- _TASK REQUIREMENTS_
Without reproducing any picture, copy the records word for word.
╭──
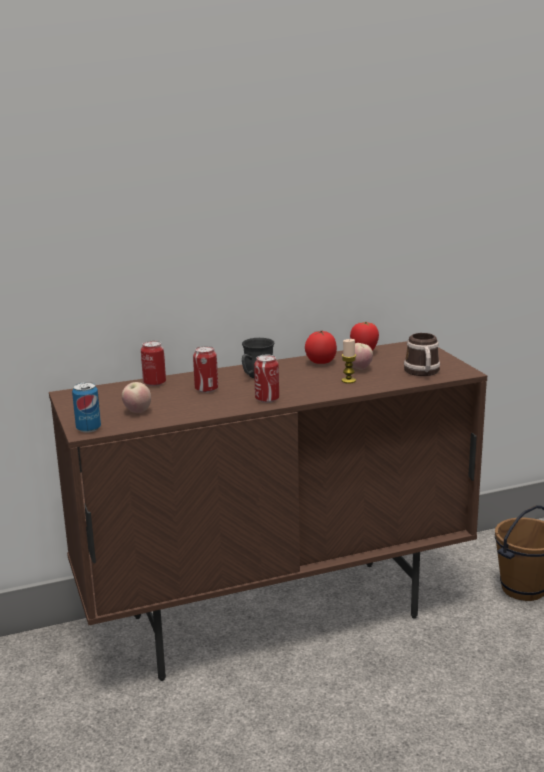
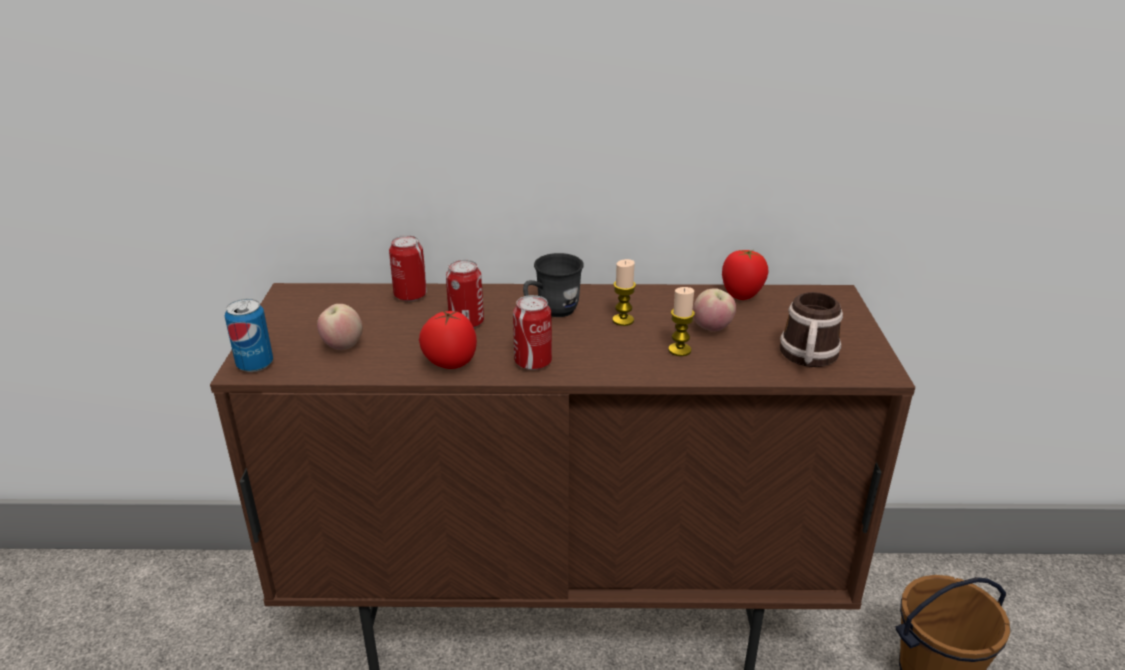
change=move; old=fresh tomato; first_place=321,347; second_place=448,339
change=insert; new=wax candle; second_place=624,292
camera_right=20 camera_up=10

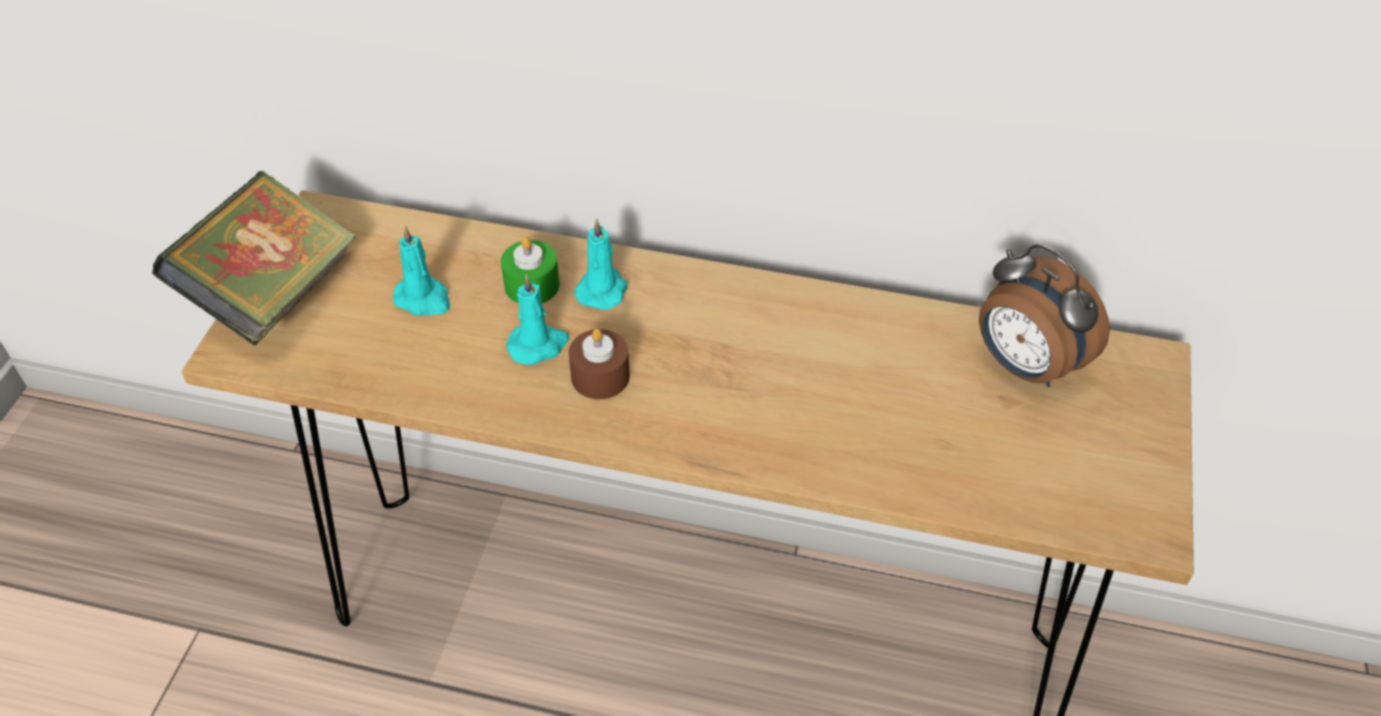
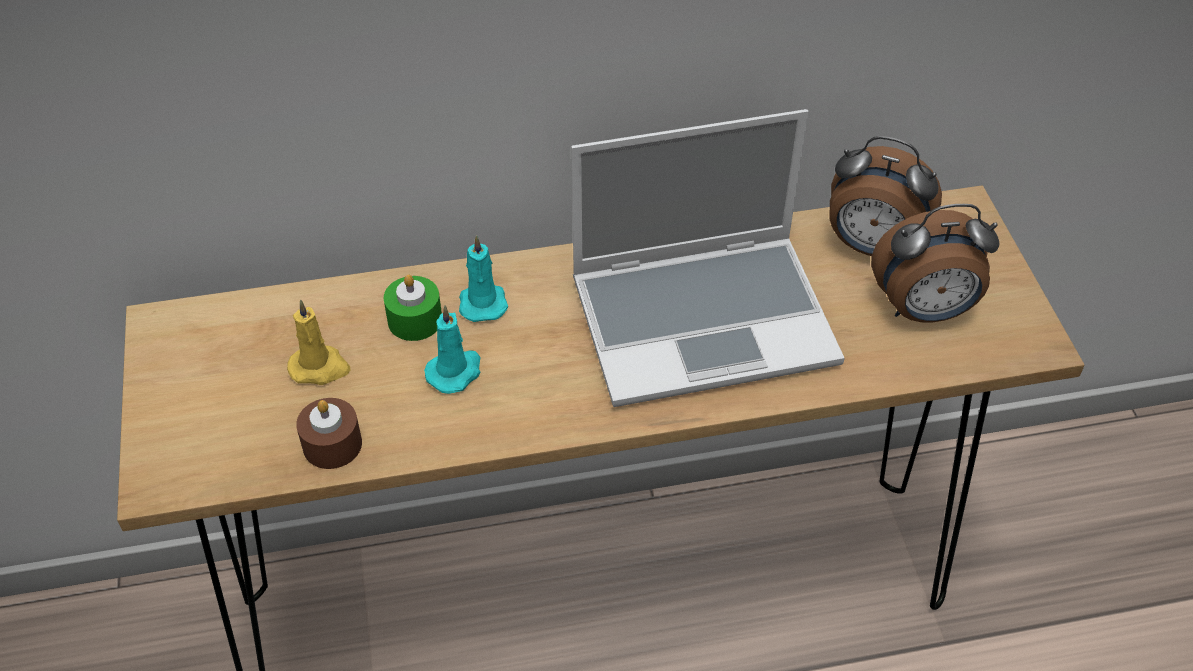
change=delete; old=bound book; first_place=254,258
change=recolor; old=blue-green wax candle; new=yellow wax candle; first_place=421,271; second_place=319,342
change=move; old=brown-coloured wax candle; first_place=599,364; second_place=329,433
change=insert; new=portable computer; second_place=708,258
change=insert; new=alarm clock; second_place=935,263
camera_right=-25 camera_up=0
╰──
- _EXERCISE SOLUTION_
change=move; old=fresh tomato; first_place=321,347; second_place=448,339
change=insert; new=wax candle; second_place=624,292
camera_right=20 camera_up=10

change=delete; old=bound book; first_place=254,258
change=recolor; old=blue-green wax candle; new=yellow wax candle; first_place=421,271; second_place=319,342
change=move; old=brown-coloured wax candle; first_place=599,364; second_place=329,433
change=insert; new=portable computer; second_place=708,258
change=insert; new=alarm clock; second_place=935,263
camera_right=-25 camera_up=0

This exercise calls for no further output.